For years, the RAV4 has been one of Consumer Reports’ highest-rated small SUVs, going neck and neck with the Subaru Forester and capturing that class’s Top Pick honor in 2011 and 2012.
Many people have anticipated its 2013 redesign. Would it have the goods to retain its top spot in a class that has seen a number of recent redesigns?
Consumer Reports can now say that the new RAV4 has emerged as a very solid package that’s versatile, efficient and easy to live with. And the redesign brings some welcome changes, such as more agile handling and an easier-to-use rear hatch that lifts up instead of swinging to the side.

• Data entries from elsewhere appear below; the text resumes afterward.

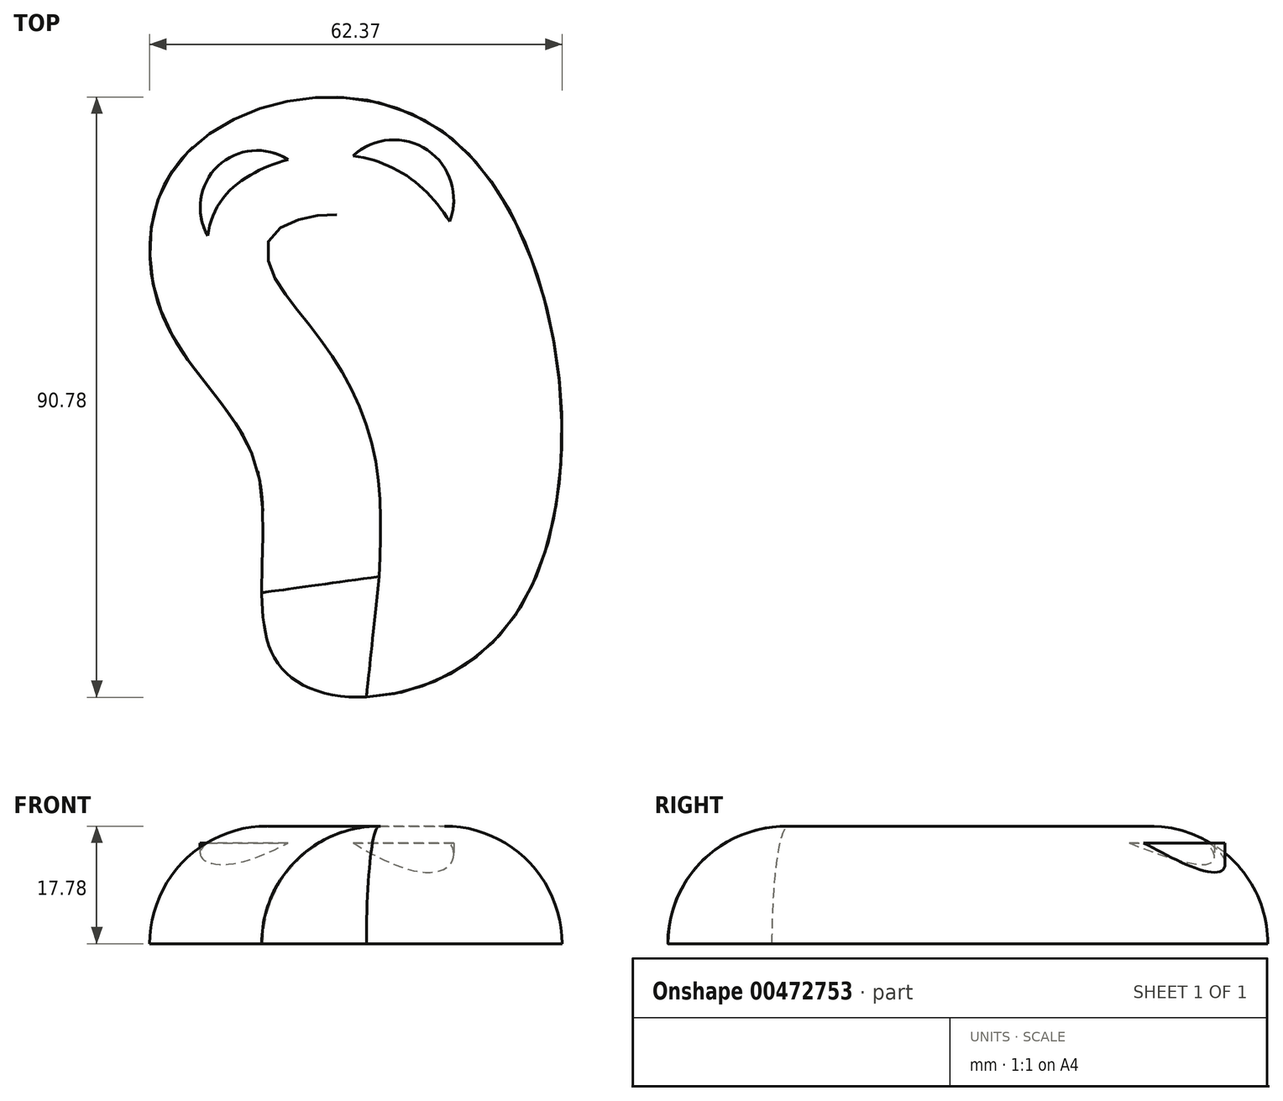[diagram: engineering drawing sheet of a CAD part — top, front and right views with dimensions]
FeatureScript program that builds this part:
annotation { "Feature Type Name" : "Feature", "Feature Type Description" : "" }
export const myFeature = defineFeature(function(context is Context, id is Id, definition is map)
    precondition{}
    {
        {
            var Q0;
            Q0=qCreatedBy(makeId("Top.planeOp"),FACE);
            var sketch = newSketch(context, id + "F0", { "sketchPlane" : qUnion([Q0])});
            skFitSpline(sketch, "E0", {"points": [v(-27.21, 1.86) * mm, v(-24.42, 28.14) * mm, v(16.28, 30) * mm, v(24.42, -43.03) * mm, v(-9.77, -50) * mm, v(-13.5, -20.47) * mm, v(-27.21, 1.86) * mm]});
            skSolve(sketch);
        }
        {
            var Q0;
            Q0 = qSketchRegion(id + "F0", true);
            extrude(context, id + "F1", {"entities" : qUnion([Q0]), "depth" : 17.78 * mm});
        }
        {
            var Q0;
            Q0=makeQuery(id+"F1.opExtrude","CAP_EDGE",EDGE,{"disambiguationData":[OSD([sQuery(id+"F0.wireOp",EDGE,"E0")])],"isStart":false});
            fillet(context, id + "F2", {"entities" : qUnion([Q0]), "radius" : 17.78 * mm, "tangentPropagation" : true, "allowEdgeOverflow" : false});
        }
        {
            var Q0;
            Q0=qCreatedBy(makeId("Top.planeOp"),FACE);
            var sketch = newSketch(context, id + "F3", { "sketchPlane" : qUnion([Q0])});
            skCircle(sketch, "E1", {"center": v(-13.72, 20) * mm, "radius": 8.6 * mm});
            skCircle(sketch, "E2", {"center": v(6.98, 21.17) * mm, "radius": 9.06 * mm});
            skSolve(sketch);
        }
        {
            var Q0;
            Q0 = qSketchRegion(id + "F3", true);
            extrude(context, id + "F4", {"entities" : qUnion([Q0]), "operationType" : NewBodyOperationType.ADD, "depth" : 15.24 * mm});
        }
    });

But what came as a surprise is that the Mazda CX-5, which received a stronger, more-spirited engine for 2013, edged out the RAV4 in Consumer Reports’ road-test scores, albeit by a single point. Both SUVs placed just below its 2013 Top Pick, the Honda CR-V.
Consumer Reports found the CX-5 and RAV4 are capable, well-equipped vehicles that provide versatile choices for consumers. Its findings include:
— Toyota RAV4. With 24 mpg overall, the RAV4 stretches fuel dollars further than most competitors. Its agile handling and spirited powertrain make the RAV4 enjoyable to drive. A roomy interior, easy access and mostly intuitive controls add to its appeal.
For 2013, Toyota dropped the optional third-row seat, which few people will miss, and the sprightly, efficient V-6 engine, which some will miss. Knocks? The ride borders on being overly firm, the cabin is fairly noisy and some interior trim is quite basic.
— Mazda CX-5. If the CX-5 has been a surprising sleeper among small SUVs, Consumer Reports’ engineers think its new 184-hp, 2.5-liter four-cylinder engine will wake up people. Included in mid- and top-trim models, the new version feels more muscular and provides much quicker acceleration than the pokey 155-hp, 2.0-liter four-cylinder in the CX-5 that we tested last year and that’s now relegated to the base Sport trim. It got the same impressive fuel economy: a best-in-class 25 mpg overall.
Consumer Reports found the CX-5 is also one of the more fun-to-drive SUVs the organization has tested, thanks to its agile handling. Plus, it has a surprisingly roomy interior and comfortable seats. Drawbacks include a noisy cabin, so-so ride comfort and a relatively high price that doesn’t include several features found on competitors, such as heated seats and automatic headlights.
Consumer Reports tested the mid-trim CX-5 Touring stickered at $28,090, and the mid-trim RAV4 XLE priced at $26,802. Because it expects above-average reliability from each, the CX-5 and RAV4 are CR Recommended.
CONSUMER REPORTS FINDS THE MAZDA6 FUN AND FRISKY
In addition to the small SUVs, Consumer Reports also tested the Mazda6 sedan. In a crowded, competitive class, the Mazda6 often gets overlooked by people shopping for a midsized sedan. But with the 2014 redesign, it makes a strong case for the spotlight by blending eye catching, coupelike styling, a sporty driving character and excellent fuel efficiency.
The Mazda6’s 184-hp, 2.5-liter four-cylinder engine delivers a frugal 32 mpg overall and a diesellike 44 mpg on the highway. That’s the best Consumer Reports has measured in a conventional midsized sedan, edging out the four-cylinder Nissan Altima (31 mpg) and Honda Accord (30) as well as many compact and subcompact cars.
The key is Mazda’s suite of Skyactiv technologies, including direct fuel injection and a higher compression ratio. An optional diesel engine arrives later this year, for another fuel-efficient choice.